What this task involves ::
Every entry needs to be written out again exactly, with its pictures removed.

Collected data
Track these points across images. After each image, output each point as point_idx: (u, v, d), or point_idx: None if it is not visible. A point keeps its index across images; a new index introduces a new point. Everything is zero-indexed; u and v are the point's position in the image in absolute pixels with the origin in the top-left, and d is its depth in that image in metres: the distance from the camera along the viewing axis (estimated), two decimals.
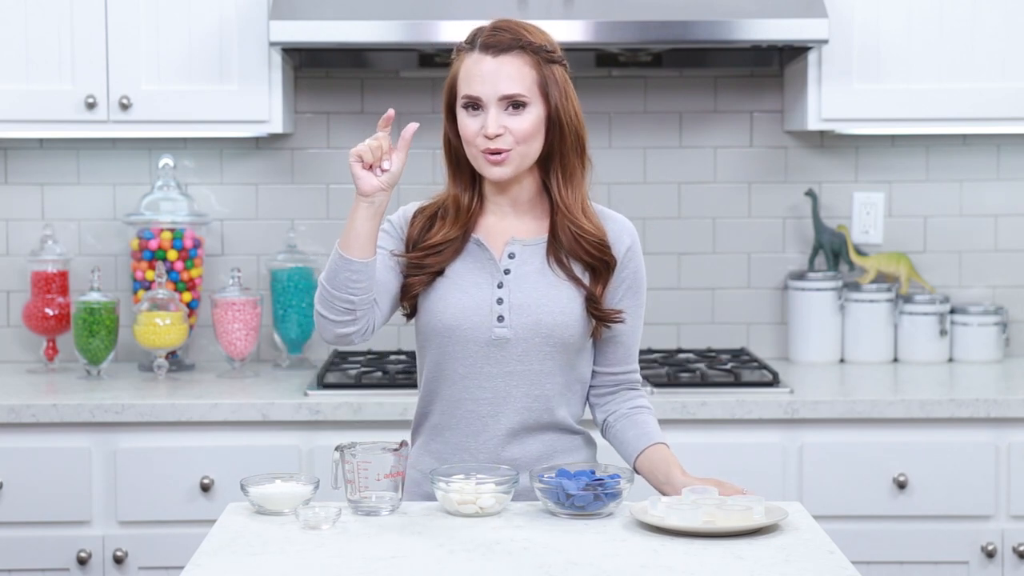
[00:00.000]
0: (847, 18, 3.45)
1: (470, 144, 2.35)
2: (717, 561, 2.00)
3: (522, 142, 2.33)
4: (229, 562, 2.02)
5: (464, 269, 2.40)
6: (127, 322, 3.67)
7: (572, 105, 2.37)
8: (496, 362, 2.38)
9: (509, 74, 2.32)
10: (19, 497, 3.18)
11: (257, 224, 3.79)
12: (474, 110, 2.34)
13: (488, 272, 2.39)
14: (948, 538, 3.21)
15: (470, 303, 2.37)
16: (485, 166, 2.35)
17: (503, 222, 2.42)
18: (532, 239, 2.41)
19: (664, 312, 3.81)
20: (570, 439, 2.45)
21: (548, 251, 2.40)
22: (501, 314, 2.37)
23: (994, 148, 3.81)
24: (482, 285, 2.38)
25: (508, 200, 2.42)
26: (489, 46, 2.33)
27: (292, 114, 3.71)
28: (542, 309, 2.36)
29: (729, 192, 3.82)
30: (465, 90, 2.34)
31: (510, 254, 2.40)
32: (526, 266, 2.39)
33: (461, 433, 2.41)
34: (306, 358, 3.74)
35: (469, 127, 2.34)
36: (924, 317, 3.71)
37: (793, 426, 3.21)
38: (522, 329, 2.37)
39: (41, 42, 3.43)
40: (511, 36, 2.34)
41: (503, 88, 2.32)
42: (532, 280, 2.38)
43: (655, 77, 3.79)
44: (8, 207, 3.77)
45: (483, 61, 2.33)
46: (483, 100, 2.32)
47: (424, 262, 2.39)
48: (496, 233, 2.42)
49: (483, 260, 2.40)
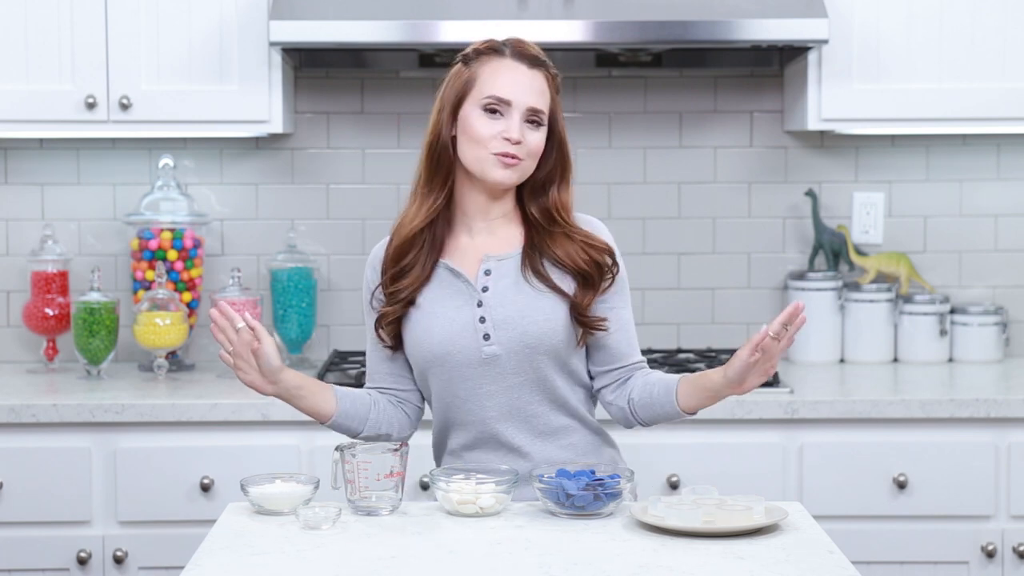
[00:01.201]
0: (847, 18, 3.45)
1: (482, 146, 2.34)
2: (717, 561, 2.00)
3: (532, 156, 2.36)
4: (229, 562, 2.02)
5: (441, 296, 2.39)
6: (127, 322, 3.67)
7: (566, 132, 2.43)
8: (493, 379, 2.37)
9: (540, 89, 2.36)
10: (19, 497, 3.18)
11: (257, 224, 3.79)
12: (494, 114, 2.34)
13: (466, 294, 2.38)
14: (948, 538, 3.21)
15: (454, 327, 2.36)
16: (494, 168, 2.34)
17: (474, 241, 2.41)
18: (505, 254, 2.41)
19: (664, 312, 3.81)
20: (591, 437, 2.45)
21: (524, 262, 2.39)
22: (486, 332, 2.36)
23: (994, 148, 3.81)
24: (462, 308, 2.37)
25: (483, 215, 2.41)
26: (523, 56, 2.36)
27: (292, 114, 3.71)
28: (526, 320, 2.35)
29: (729, 192, 3.82)
30: (494, 91, 2.34)
31: (486, 271, 2.39)
32: (503, 280, 2.38)
33: (484, 451, 2.41)
34: (306, 358, 3.74)
35: (487, 128, 2.33)
36: (924, 317, 3.71)
37: (793, 426, 3.21)
38: (510, 343, 2.36)
39: (41, 42, 3.43)
40: (536, 54, 2.38)
41: (533, 100, 2.35)
42: (511, 294, 2.37)
43: (655, 77, 3.79)
44: (8, 207, 3.77)
45: (518, 69, 2.35)
46: (513, 104, 2.33)
47: (397, 286, 2.39)
48: (468, 253, 2.41)
49: (458, 284, 2.39)
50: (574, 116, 3.76)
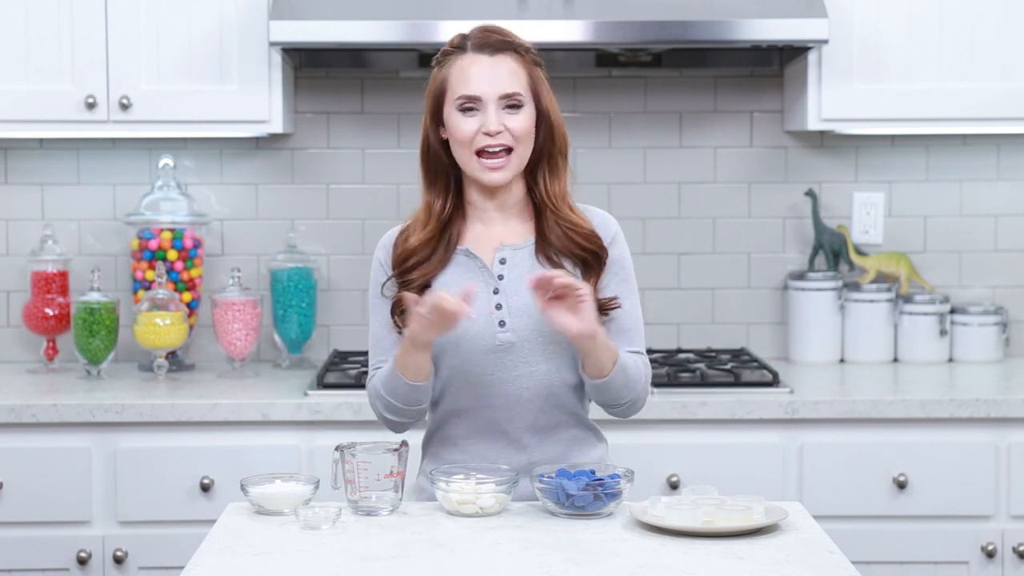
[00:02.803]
0: (847, 18, 3.45)
1: (465, 146, 2.34)
2: (717, 561, 2.00)
3: (520, 141, 2.35)
4: (229, 562, 2.02)
5: (457, 280, 2.38)
6: (127, 322, 3.67)
7: (555, 105, 2.41)
8: (504, 367, 2.37)
9: (507, 73, 2.35)
10: (19, 497, 3.18)
11: (257, 224, 3.79)
12: (470, 111, 2.34)
13: (482, 280, 2.39)
14: (948, 538, 3.21)
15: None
16: (483, 172, 2.35)
17: (490, 229, 2.42)
18: (520, 243, 2.41)
19: (664, 312, 3.81)
20: (585, 435, 2.46)
21: (537, 252, 2.40)
22: (502, 319, 2.37)
23: (994, 148, 3.81)
24: (478, 294, 2.36)
25: (495, 205, 2.42)
26: (484, 46, 2.36)
27: (292, 114, 3.71)
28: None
29: (729, 192, 3.82)
30: (462, 90, 2.34)
31: (501, 260, 2.40)
32: (518, 268, 2.39)
33: (479, 441, 2.41)
34: (306, 358, 3.74)
35: (466, 128, 2.34)
36: (924, 317, 3.71)
37: (793, 426, 3.21)
38: (524, 331, 2.36)
39: (41, 42, 3.43)
40: (501, 38, 2.37)
41: (503, 86, 2.34)
42: (526, 282, 2.37)
43: (655, 77, 3.79)
44: (8, 207, 3.77)
45: (479, 61, 2.35)
46: (483, 98, 2.33)
47: (409, 277, 2.39)
48: (484, 241, 2.42)
49: (475, 269, 2.40)
50: (574, 116, 3.76)
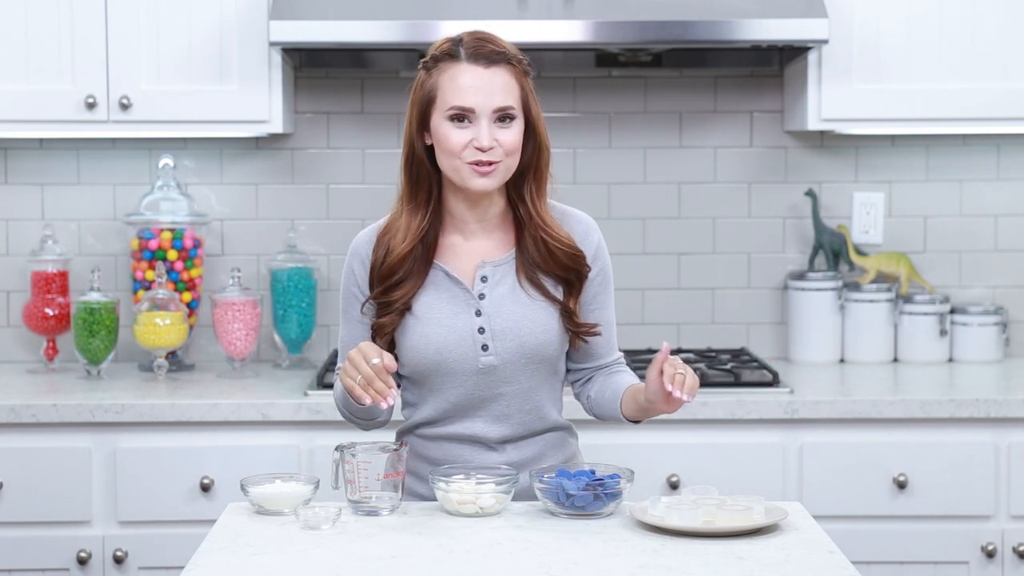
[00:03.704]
0: (847, 18, 3.45)
1: (455, 156, 2.29)
2: (717, 561, 2.00)
3: (510, 154, 2.30)
4: (229, 562, 2.02)
5: (437, 302, 2.35)
6: (127, 322, 3.67)
7: (542, 116, 2.36)
8: (485, 387, 2.36)
9: (501, 87, 2.29)
10: (19, 497, 3.18)
11: (257, 224, 3.79)
12: (461, 122, 2.29)
13: (463, 301, 2.36)
14: (948, 538, 3.21)
15: (452, 337, 2.34)
16: (471, 178, 2.29)
17: (468, 243, 2.38)
18: (500, 258, 2.38)
19: (664, 312, 3.81)
20: (558, 435, 2.46)
21: (518, 269, 2.37)
22: (485, 343, 2.34)
23: (994, 148, 3.81)
24: (460, 315, 2.35)
25: (476, 216, 2.37)
26: (479, 56, 2.29)
27: (292, 114, 3.71)
28: (523, 331, 2.34)
29: (729, 192, 3.82)
30: (455, 101, 2.28)
31: (482, 277, 2.37)
32: (500, 287, 2.36)
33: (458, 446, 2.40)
34: (306, 358, 3.74)
35: (456, 139, 2.28)
36: (924, 317, 3.71)
37: (793, 426, 3.21)
38: (507, 354, 2.35)
39: (41, 42, 3.43)
40: (495, 48, 2.31)
41: (498, 100, 2.29)
42: (508, 303, 2.35)
43: (655, 77, 3.79)
44: (8, 207, 3.77)
45: (474, 71, 2.29)
46: (476, 111, 2.28)
47: (390, 298, 2.35)
48: (463, 256, 2.38)
49: (455, 291, 2.36)
50: (574, 116, 3.76)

Response area ::
Track these points across images. After each image, output each point as point_idx: (u, v, d), or point_idx: None if it is not visible. A point keeps its index across images; a new index introduces a new point. Everything is zero-indexed; u and v are the point's position in the image in absolute pixels with the origin in the top-left, and d is its depth in that image in metres: the distance from the camera along the viewing axis (estimated), two decimals.
[00:00.000]
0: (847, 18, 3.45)
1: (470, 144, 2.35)
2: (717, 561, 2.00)
3: (522, 142, 2.33)
4: (229, 562, 2.02)
5: (464, 269, 2.40)
6: (127, 322, 3.67)
7: (572, 105, 2.37)
8: (496, 362, 2.38)
9: (509, 74, 2.32)
10: (19, 497, 3.18)
11: (257, 224, 3.79)
12: (474, 110, 2.34)
13: (488, 272, 2.39)
14: (948, 538, 3.21)
15: (470, 303, 2.37)
16: (485, 166, 2.35)
17: (503, 222, 2.42)
18: (532, 239, 2.41)
19: (664, 312, 3.81)
20: (570, 439, 2.45)
21: (548, 251, 2.40)
22: (501, 314, 2.37)
23: (994, 148, 3.81)
24: (482, 285, 2.38)
25: (508, 200, 2.42)
26: (489, 46, 2.33)
27: (292, 114, 3.71)
28: (542, 309, 2.36)
29: (729, 192, 3.82)
30: (465, 90, 2.34)
31: (510, 254, 2.40)
32: (526, 266, 2.39)
33: (461, 433, 2.41)
34: (306, 358, 3.74)
35: (469, 127, 2.34)
36: (924, 317, 3.71)
37: (793, 426, 3.21)
38: (522, 329, 2.37)
39: (41, 42, 3.43)
40: (511, 36, 2.34)
41: (503, 88, 2.32)
42: (532, 280, 2.38)
43: (655, 77, 3.79)
44: (8, 207, 3.77)
45: (483, 61, 2.33)
46: (483, 100, 2.32)
47: (424, 262, 2.39)
48: (496, 233, 2.42)
49: (483, 260, 2.40)
[00:01.201]
0: (847, 18, 3.45)
1: (482, 146, 2.34)
2: (717, 561, 2.00)
3: (532, 156, 2.36)
4: (229, 562, 2.02)
5: (441, 296, 2.39)
6: (127, 322, 3.67)
7: (566, 132, 2.43)
8: (493, 379, 2.37)
9: (540, 89, 2.36)
10: (19, 497, 3.18)
11: (257, 224, 3.79)
12: (494, 114, 2.34)
13: (466, 294, 2.38)
14: (948, 538, 3.21)
15: (454, 327, 2.36)
16: (494, 168, 2.34)
17: (474, 241, 2.41)
18: (505, 254, 2.41)
19: (664, 312, 3.81)
20: (591, 437, 2.45)
21: (524, 262, 2.39)
22: (486, 332, 2.36)
23: (994, 148, 3.81)
24: (462, 308, 2.37)
25: (483, 215, 2.41)
26: (523, 56, 2.36)
27: (292, 114, 3.71)
28: (526, 320, 2.35)
29: (729, 192, 3.82)
30: (494, 91, 2.34)
31: (486, 271, 2.39)
32: (503, 280, 2.38)
33: (484, 451, 2.41)
34: (306, 358, 3.74)
35: (487, 128, 2.33)
36: (924, 317, 3.71)
37: (793, 426, 3.21)
38: (510, 343, 2.36)
39: (41, 42, 3.43)
40: (536, 54, 2.38)
41: (533, 100, 2.35)
42: (511, 294, 2.37)
43: (655, 77, 3.79)
44: (8, 207, 3.77)
45: (518, 69, 2.35)
46: (513, 104, 2.33)
47: (397, 286, 2.39)
48: (468, 253, 2.41)
49: (458, 284, 2.39)
50: (574, 116, 3.76)
[00:02.803]
0: (847, 18, 3.45)
1: (465, 146, 2.34)
2: (717, 561, 2.00)
3: (520, 141, 2.35)
4: (229, 562, 2.02)
5: (457, 280, 2.38)
6: (127, 322, 3.67)
7: (555, 105, 2.41)
8: (504, 367, 2.37)
9: (507, 73, 2.35)
10: (19, 497, 3.18)
11: (257, 224, 3.79)
12: (470, 111, 2.34)
13: (482, 280, 2.39)
14: (948, 538, 3.21)
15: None
16: (483, 172, 2.35)
17: (490, 229, 2.42)
18: (520, 243, 2.41)
19: (664, 312, 3.81)
20: (585, 435, 2.46)
21: (537, 252, 2.40)
22: (502, 319, 2.37)
23: (994, 148, 3.81)
24: (478, 294, 2.36)
25: (495, 205, 2.42)
26: (484, 46, 2.36)
27: (292, 114, 3.71)
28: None
29: (729, 192, 3.82)
30: (462, 90, 2.34)
31: (501, 260, 2.40)
32: (518, 268, 2.39)
33: (479, 441, 2.41)
34: (306, 358, 3.74)
35: (466, 128, 2.34)
36: (924, 317, 3.71)
37: (793, 426, 3.21)
38: (524, 331, 2.36)
39: (41, 42, 3.43)
40: (501, 38, 2.37)
41: (503, 86, 2.34)
42: (526, 282, 2.37)
43: (655, 77, 3.79)
44: (8, 207, 3.77)
45: (479, 61, 2.35)
46: (483, 98, 2.33)
47: (409, 277, 2.39)
48: (484, 241, 2.42)
49: (475, 269, 2.40)
50: (574, 116, 3.76)
[00:03.704]
0: (847, 18, 3.45)
1: (455, 156, 2.29)
2: (717, 561, 2.00)
3: (510, 154, 2.30)
4: (229, 562, 2.02)
5: (437, 302, 2.35)
6: (127, 322, 3.67)
7: (542, 116, 2.36)
8: (485, 387, 2.36)
9: (501, 87, 2.29)
10: (19, 497, 3.18)
11: (257, 224, 3.79)
12: (461, 122, 2.29)
13: (463, 301, 2.36)
14: (948, 538, 3.21)
15: (452, 337, 2.34)
16: (471, 178, 2.29)
17: (468, 243, 2.38)
18: (500, 258, 2.38)
19: (664, 312, 3.81)
20: (558, 435, 2.46)
21: (518, 269, 2.37)
22: (485, 343, 2.34)
23: (994, 148, 3.81)
24: (460, 315, 2.35)
25: (476, 216, 2.37)
26: (479, 56, 2.29)
27: (292, 114, 3.71)
28: (523, 331, 2.34)
29: (729, 192, 3.82)
30: (455, 101, 2.28)
31: (482, 277, 2.37)
32: (500, 287, 2.36)
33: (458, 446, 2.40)
34: (306, 358, 3.74)
35: (456, 139, 2.28)
36: (924, 317, 3.71)
37: (793, 426, 3.21)
38: (507, 354, 2.35)
39: (41, 42, 3.43)
40: (495, 48, 2.31)
41: (498, 100, 2.29)
42: (508, 303, 2.35)
43: (655, 77, 3.79)
44: (8, 207, 3.77)
45: (474, 71, 2.29)
46: (476, 111, 2.28)
47: (390, 298, 2.35)
48: (463, 256, 2.38)
49: (455, 291, 2.36)
50: (574, 116, 3.76)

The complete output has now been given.